Lest you think these elements serve as gimmickry, quickly it’s revealed that their usage provides apt aural metaphors for the parlor of Wilde’s mind in this world of an artist brought low. The gift comes in the juxtaposition of the elements as abstractions play against the formal, as antiquity gets amplified by the now. The piece swings between musical pastiche particular to the era and sequences of vocal/piano or vocal/percussive syncopations.

The music works as subtext – those chaotic passages communicate the difficult moments when those “bats in the belfry” threaten to overcome Wildean rationality, making the textual account all the more moving. Rzewski sets the intelligence and the finesse of the writer like a jewel, lifting the words out of the period and hurling them into the here and now. Wilde’s observations about imprisonment, solitude and their effects on the mind takes on universality – through the symmetry of text and sound, we journey into the minds of every man and woman who ever served time.

In this piece (originally written for a man) Moore communicates a Brechtian air. Certainly no similarity exists between her and Wilde, or any man. Yet, this journey on the wheels of Wilde’s words provide as much excitement and drama as any play you’ll see this season thanks to her dulcet cadences. Again, the physicality on view enhances – towards the end of this twenty eight minute piece, Moore will slam down the lid of the piano, creating a symphony composed of finger pops, hand drumming, whispered words and chants, to recount the intricate process by which Wilde struggles to maintain his sanity, yet observe and chronicle his current reality.

Bookending the work is a line that goes something like this: “This is where the artistic life leads a man.” That statement provides a multifaceted resonance.
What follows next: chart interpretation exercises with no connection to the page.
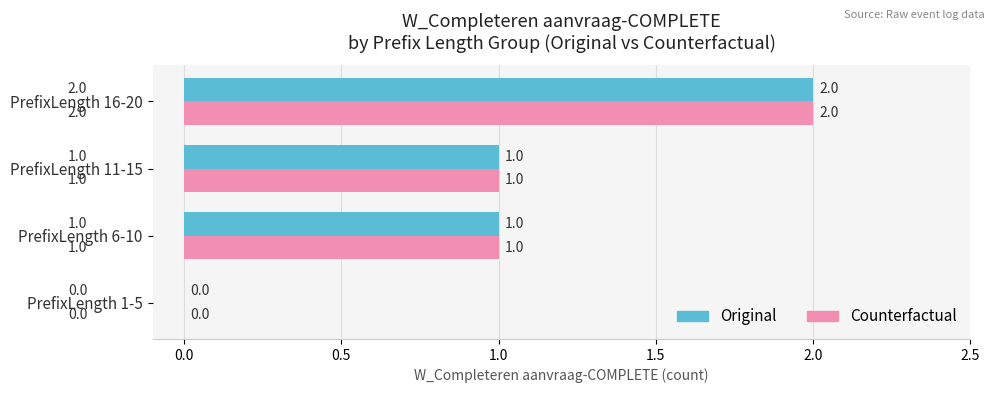

Is the value of Original at PrefixLength 16-20 greater than the value of Counterfactual at PrefixLength 6-10?

Yes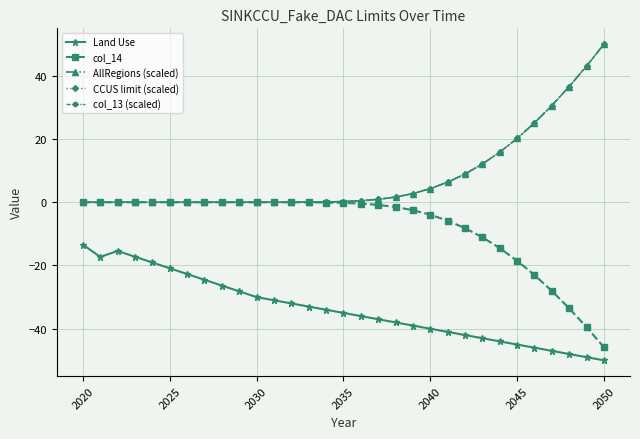

Which series has the widest spread of values?

AllRegions (scaled)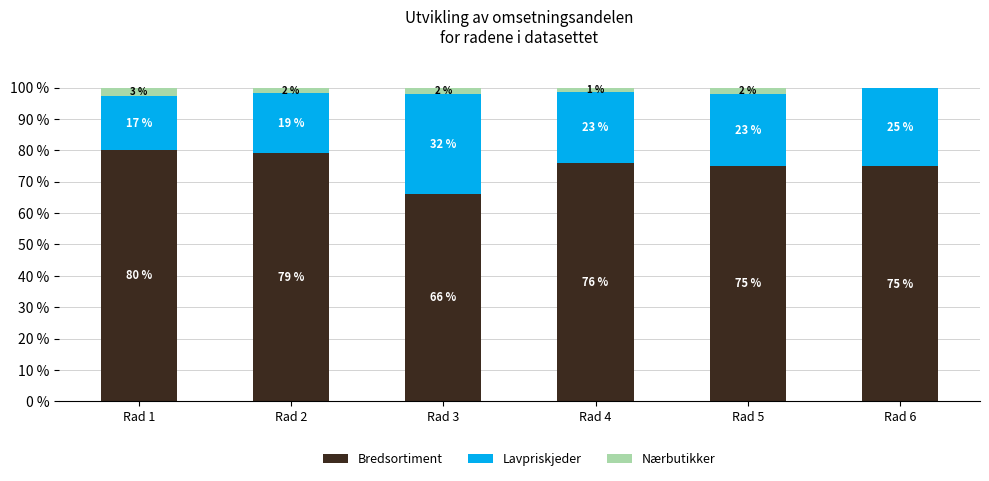

What is the highest value of the Bredsortiment series?

80.2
Recounting the persecution of a writer who rejected the prudery of Victorian society echoes the recent blacklisting of the Dixie Chicks and Sean Penn, artists who refused to succumb to pro-forma patriotism. A civilized world that would condemn Wilde, yet less than one hundred years later play host to the unmistakable vision of Rzewski and the artistry of Moore, left this listener/viewer pondering the myriad fates in store when the worlds of art, inspiration and morality collide.